Formulation of temozolomide by folic acid-conjugated tri-block copolymer nanoparticles for targeted drug delivery

Document Type : Conference Proceedings


1 Department of Medical Physics, School of Medicine, Iran University of Medical Sciences, Tehran, Iran.

2 Department of Medical Physics, School of Medicine, Iran University of Medical Sciences, Tehran, Iran. . E-mail:, Tel: +98 9125468630 Razi Drug Research Centre, Iran University of Medical Sciences, Tehran, Iran

3 Department of Polymer Chemistry, School of Sciences, University of Tehran, Tehran, Iran


Introduction: Glioblastoma multiforme (GBM) is the most frequent primary malignant tumor of the brain. But, the treatment of GBM is one of the most problems in cancer therapy because of poor drug penetration across the blood-brain barrier (BBB). Targeting drug delivery system and conjugating targeting moieties was recognized to overcome the poor penetration of chemotherapy drugs into tumor cells. In the present study, folic acid- conjugated magnetite tri-block copolymer was utilized to targeted chemotherapy of the glioma cells.
Materials and Methods: The characterization and morphology of NPs (SPION-PEG-PBA- PEG, SPION-PEG-PBA-PEG-FA, TMZ-SPION-PEG-PBA-PEG, and TMZ-SPION-PEG-PBA-PEG-
FA) were determined by Dynamic Light Scattering (DLS) analysis and transmission electron microscope (TEM). The in vitro release behaviors of TMZ from NPs were evaluated with an equilibrium dialysis bag diffusion method. Additionally, to identify the targeting effect of FA- conjugated NPs, C6 glioblastoma cells and OLN-93 glial cells were used. The cytotoxicity effect of NPs was determined by the MTT assays in both cell lines.
Results: DLS analysis showed that all nanoparticles had mean diameters of 24-49 nm. In our study, TMZ entrapment efficiency of TMZ-SPION-PEG-PBA-PEG-FA and TMZ-SPION-PEG- PBA-PEG nanoparticles were 52.8 and 50%, respectively, with the drug loading capacity of
6.65 and 6.3%, respectively. It was found that nearly 90% of TMZ in stock solution was released within the first 2 h.
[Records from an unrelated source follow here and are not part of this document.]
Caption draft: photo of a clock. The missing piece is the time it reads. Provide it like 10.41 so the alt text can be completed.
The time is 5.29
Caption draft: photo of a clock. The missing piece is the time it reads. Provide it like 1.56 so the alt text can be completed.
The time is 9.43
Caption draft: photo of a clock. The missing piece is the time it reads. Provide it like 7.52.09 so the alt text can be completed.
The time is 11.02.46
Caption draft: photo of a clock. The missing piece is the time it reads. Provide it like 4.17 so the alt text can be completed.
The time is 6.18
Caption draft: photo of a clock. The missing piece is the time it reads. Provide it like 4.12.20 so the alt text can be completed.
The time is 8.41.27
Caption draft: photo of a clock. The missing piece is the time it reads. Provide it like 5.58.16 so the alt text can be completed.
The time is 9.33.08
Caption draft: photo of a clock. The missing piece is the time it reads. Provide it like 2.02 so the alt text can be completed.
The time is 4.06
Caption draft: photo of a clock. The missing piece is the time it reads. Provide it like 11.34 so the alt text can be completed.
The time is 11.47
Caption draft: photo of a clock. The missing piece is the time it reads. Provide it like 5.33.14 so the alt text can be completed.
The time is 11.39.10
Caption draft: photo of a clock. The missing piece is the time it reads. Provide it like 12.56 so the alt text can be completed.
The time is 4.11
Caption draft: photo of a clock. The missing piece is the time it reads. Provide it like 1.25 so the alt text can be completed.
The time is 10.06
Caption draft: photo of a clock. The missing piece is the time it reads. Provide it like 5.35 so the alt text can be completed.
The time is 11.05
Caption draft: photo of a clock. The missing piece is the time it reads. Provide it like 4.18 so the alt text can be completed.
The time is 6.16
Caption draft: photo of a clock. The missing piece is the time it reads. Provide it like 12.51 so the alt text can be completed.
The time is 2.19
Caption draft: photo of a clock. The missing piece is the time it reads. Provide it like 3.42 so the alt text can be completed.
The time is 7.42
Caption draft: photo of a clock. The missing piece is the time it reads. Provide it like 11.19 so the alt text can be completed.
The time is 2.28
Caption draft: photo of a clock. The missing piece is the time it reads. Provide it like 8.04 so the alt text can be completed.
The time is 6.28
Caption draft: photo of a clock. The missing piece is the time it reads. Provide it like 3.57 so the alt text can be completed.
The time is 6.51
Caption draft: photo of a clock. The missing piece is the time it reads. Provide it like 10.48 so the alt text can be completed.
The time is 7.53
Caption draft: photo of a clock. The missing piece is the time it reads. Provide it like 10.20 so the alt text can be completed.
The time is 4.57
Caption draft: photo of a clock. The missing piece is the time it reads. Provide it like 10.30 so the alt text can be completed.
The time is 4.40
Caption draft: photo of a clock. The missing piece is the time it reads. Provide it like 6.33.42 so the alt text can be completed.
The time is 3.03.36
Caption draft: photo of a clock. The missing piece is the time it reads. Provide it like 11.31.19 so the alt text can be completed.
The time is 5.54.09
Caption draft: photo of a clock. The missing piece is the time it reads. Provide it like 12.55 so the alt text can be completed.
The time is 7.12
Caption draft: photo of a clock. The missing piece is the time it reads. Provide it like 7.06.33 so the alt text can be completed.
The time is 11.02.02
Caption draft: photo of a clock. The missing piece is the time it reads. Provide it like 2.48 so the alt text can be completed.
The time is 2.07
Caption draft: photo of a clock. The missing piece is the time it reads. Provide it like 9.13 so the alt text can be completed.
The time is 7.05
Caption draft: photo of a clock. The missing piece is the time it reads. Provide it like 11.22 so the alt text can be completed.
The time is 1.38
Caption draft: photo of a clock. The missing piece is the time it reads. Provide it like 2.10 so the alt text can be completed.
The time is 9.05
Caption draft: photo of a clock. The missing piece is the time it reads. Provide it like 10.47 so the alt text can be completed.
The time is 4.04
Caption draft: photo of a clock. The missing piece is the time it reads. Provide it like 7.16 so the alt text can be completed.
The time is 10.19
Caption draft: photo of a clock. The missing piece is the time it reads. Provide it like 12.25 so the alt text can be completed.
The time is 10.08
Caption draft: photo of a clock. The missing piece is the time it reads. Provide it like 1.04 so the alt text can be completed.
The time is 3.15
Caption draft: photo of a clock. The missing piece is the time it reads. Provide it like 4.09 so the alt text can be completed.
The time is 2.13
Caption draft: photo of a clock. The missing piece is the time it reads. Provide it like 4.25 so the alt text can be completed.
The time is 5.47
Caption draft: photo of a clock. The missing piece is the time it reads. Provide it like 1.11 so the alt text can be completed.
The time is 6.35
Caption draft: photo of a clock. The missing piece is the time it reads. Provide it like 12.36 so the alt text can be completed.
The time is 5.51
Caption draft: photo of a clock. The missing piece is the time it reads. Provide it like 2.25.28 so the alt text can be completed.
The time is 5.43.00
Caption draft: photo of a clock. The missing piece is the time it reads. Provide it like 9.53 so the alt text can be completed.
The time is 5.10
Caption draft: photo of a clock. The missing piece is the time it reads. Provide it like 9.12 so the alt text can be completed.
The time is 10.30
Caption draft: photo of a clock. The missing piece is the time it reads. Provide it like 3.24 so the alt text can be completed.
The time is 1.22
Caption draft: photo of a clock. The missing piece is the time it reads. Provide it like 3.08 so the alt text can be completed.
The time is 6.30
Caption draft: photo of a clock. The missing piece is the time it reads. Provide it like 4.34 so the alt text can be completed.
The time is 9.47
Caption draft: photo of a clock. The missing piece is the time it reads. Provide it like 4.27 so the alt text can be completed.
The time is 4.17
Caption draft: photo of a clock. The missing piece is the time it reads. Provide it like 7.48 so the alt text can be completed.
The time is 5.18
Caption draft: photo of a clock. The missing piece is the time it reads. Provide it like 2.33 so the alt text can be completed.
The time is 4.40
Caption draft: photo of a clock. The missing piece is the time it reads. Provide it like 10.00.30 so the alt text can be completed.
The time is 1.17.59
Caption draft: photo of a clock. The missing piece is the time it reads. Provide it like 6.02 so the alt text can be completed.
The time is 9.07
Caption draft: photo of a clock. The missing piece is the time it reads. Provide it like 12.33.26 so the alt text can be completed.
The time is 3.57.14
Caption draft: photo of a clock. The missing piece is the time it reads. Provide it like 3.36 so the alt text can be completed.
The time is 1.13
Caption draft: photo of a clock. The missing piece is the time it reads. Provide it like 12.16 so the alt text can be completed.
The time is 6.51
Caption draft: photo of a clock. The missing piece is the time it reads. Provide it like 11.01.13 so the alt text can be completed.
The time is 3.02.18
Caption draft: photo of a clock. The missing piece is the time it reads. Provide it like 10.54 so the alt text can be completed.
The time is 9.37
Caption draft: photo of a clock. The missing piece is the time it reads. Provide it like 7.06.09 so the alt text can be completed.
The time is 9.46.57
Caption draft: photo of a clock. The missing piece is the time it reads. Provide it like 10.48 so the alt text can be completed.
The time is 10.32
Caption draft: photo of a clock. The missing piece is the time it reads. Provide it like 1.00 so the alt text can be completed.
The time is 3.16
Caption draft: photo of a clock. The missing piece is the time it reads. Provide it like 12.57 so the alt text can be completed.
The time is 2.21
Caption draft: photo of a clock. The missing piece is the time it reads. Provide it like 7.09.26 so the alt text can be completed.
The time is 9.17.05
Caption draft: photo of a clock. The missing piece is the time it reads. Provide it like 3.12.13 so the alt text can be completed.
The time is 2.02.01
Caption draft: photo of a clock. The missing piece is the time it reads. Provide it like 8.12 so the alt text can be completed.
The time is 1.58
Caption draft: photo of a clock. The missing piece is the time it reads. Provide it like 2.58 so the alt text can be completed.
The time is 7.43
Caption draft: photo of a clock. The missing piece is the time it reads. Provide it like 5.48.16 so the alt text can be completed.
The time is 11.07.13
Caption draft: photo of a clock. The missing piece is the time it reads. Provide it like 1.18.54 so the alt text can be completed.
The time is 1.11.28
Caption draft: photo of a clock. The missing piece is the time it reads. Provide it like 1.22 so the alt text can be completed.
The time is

However, TMZ-loaded NPs generated only 75% leakage within the 48 h and revealed a sustained release feature, which might be described by that drug was gradually released with the dissolution of polymers. The results from the MTT assay indicated that TMZ-SPION-PEG-PBA-PEG-FA NPs revealed the highest anti-proliferation effect on the C6 cells compared with OLN-93 cells (P < 0.0001). Also, compared with unmodified NPs, conjugation with FA-ligand could further elevate the cytotoxicity effect on C6 cells (P < 0.0001) which demonstrated a satisfactory drug delivery system.
Conclusion: TMZ-SPION-PEG-PBA-PEG-FA NPs served as a potential system for the transport of TMZ across the GBM cells through receptor-mediated endocytosis. The results revealed that proposed system could be exploited as potential carrier for delivery of drugs to the brain.